Our team is currently using a legacy Selenium framework, but we're seeing significant flakiness with modern React-based UIs. We’re considering a migration to Playwright for better auto-waiting and shadow DOM support. For those who have switched, was the refactoring effort worth the performance gains in your CI/CD pipeline?
3 answers
We made the switch from Selenium to Playwright last year for our enterprise SaaS platform, and the results were transformative. The biggest "pro" is the built-in auto-waiting mechanism which virtually eliminated the Thread.sleep hacks we were using to handle asynchronous elements in React. In terms of performance, our test execution time dropped by nearly 40% because Playwright handles multiple browser contexts within a single instance much more efficiently than Selenium's WebDriver.
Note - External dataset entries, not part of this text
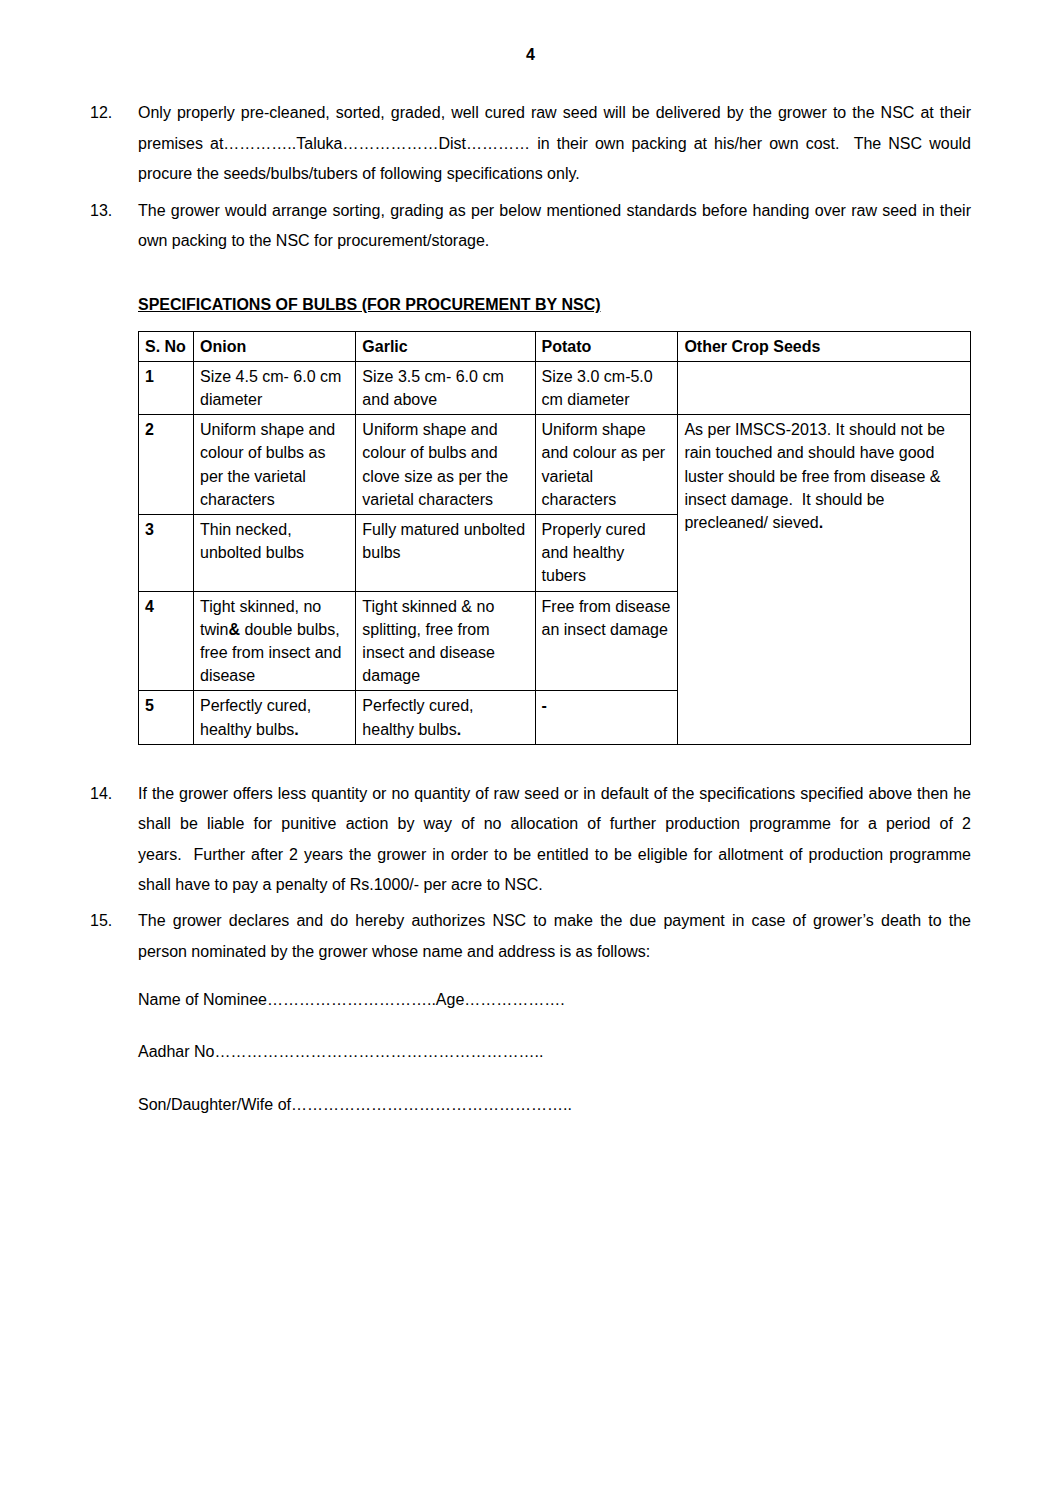4
12. Only properly pre-cleaned, sorted, graded, well cured raw seed will be delivered by the grower to the NSC at their premises at…………..Taluka………………Dist………… in their own packing at his/her own cost. The NSC would procure the seeds/bulbs/tubers of following specifications only.
13. The grower would arrange sorting, grading as per below mentioned standards before handing over raw seed in their own packing to the NSC for procurement/storage.
SPECIFICATIONS OF BULBS (FOR PROCUREMENT BY NSC)
| S. No | Onion | Garlic | Potato | Other Crop Seeds |
| --- | --- | --- | --- | --- |
| 1 | Size 4.5 cm- 6.0 cm diameter | Size 3.5 cm- 6.0 cm and above | Size 3.0 cm-5.0 cm diameter | |
| 2 | Uniform shape and colour of bulbs as per the varietal characters | Uniform shape and colour of bulbs and clove size as per the varietal characters | Uniform shape and colour as per varietal characters | As per IMSCS-2013. It should not be rain touched and should have good luster should be free from disease & insect damage. It should be precleaned/ sieved . |
| 3 | Thin necked, unbolted bulbs | Fully matured unbolted bulbs | Properly cured and healthy tubers |
| 4 | Tight skinned, no twin & double bulbs, free from insect and disease | Tight skinned & no splitting, free from insect and disease damage | Free from disease an insect damage |
| 5 | Perfectly cured, healthy bulbs . | Perfectly cured, healthy bulbs . | - |
14. If the grower offers less quantity or no quantity of raw seed or in default of the specifications specified above then he shall be liable for punitive action by way of no allocation of further production programme for a period of 2 years. Further after 2 years the grower in order to be entitled to be eligible for allotment of production programme shall have to pay a penalty of Rs.1000/- per acre to NSC.
15. The grower declares and do hereby authorizes NSC to make the due payment in case of grower’s death to the person nominated by the grower whose name and address is as follows:
Name of Nominee…………………………..Age……………….
Aadhar No……………………………………………………..
Son/Daughter/Wife of……………………………………………..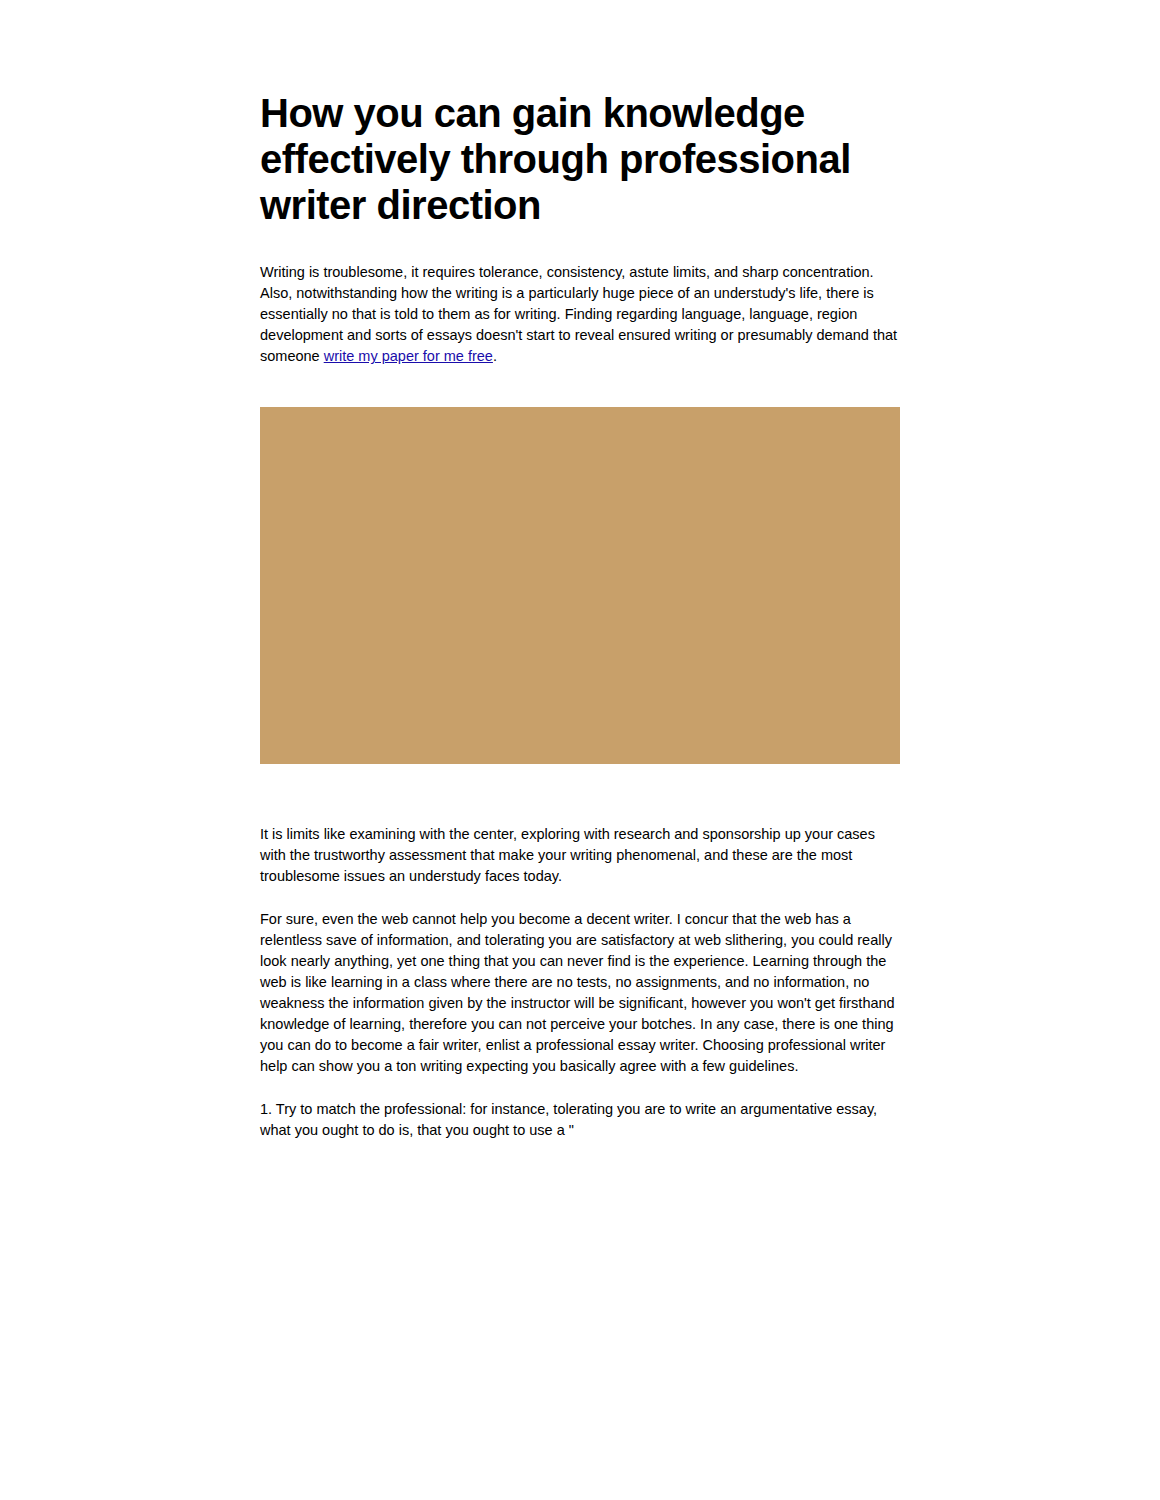How you can gain knowledge effectively through professional writer direction
Writing is troublesome, it requires tolerance, consistency, astute limits, and sharp concentration. Also, notwithstanding how the writing is a particularly huge piece of an understudy's life, there is essentially no that is told to them as for writing. Finding regarding language, language, region development and sorts of essays doesn't start to reveal ensured writing or presumably demand that someone write my paper for me free.
It is limits like examining with the center, exploring with research and sponsorship up your cases with the trustworthy assessment that make your writing phenomenal, and these are the most troublesome issues an understudy faces today.
For sure, even the web cannot help you become a decent writer. I concur that the web has a relentless save of information, and tolerating you are satisfactory at web slithering, you could really look nearly anything, yet one thing that you can never find is the experience. Learning through the web is like learning in a class where there are no tests, no assignments, and no information, no weakness the information given by the instructor will be significant, however you won't get firsthand knowledge of learning, therefore you can not perceive your botches. In any case, there is one thing you can do to become a fair writer, enlist a professional essay writer. Choosing professional writer help can show you a ton writing expecting you basically agree with a few guidelines.
1. Try to match the professional: for instance, tolerating you are to write an argumentative essay, what you ought to do is, that you ought to use a "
If you are dealing with complex web components or heavy shadow DOM usage, the refactoring effort is a one-time pain that pays off in reliability and lower maintenance costs within six months.
Did you encounter any specific issues with your existing Jenkins integration during the migration, or did you have to move to GitHub Actions to get the full benefit of Playwright's trace viewer?
Playwright's native support for mobile emulation and geolocation testing without third-party plugins was the deciding factor for our QA team. It’s much more stable for modern web apps.
I completely agree with Kimberly. The mobile emulation is incredibly accurate. We used to struggle with Appium for simple responsive web checks, but Playwright simplified that entire workflow for us.
To answer your question, Gregory, we actually kept our Jenkins setup. We just had to update our pipeline script to store the Playwright trace files as artifacts. The trace viewer is a godsend for debugging failed headless tests. It allows our developers to see exactly what happened at each step with a full DOM snapshot, which actually reduced our "time-to-fix" for automation bugs by about 50% compared to the old Selenium screenshots and logs we were relying on previously.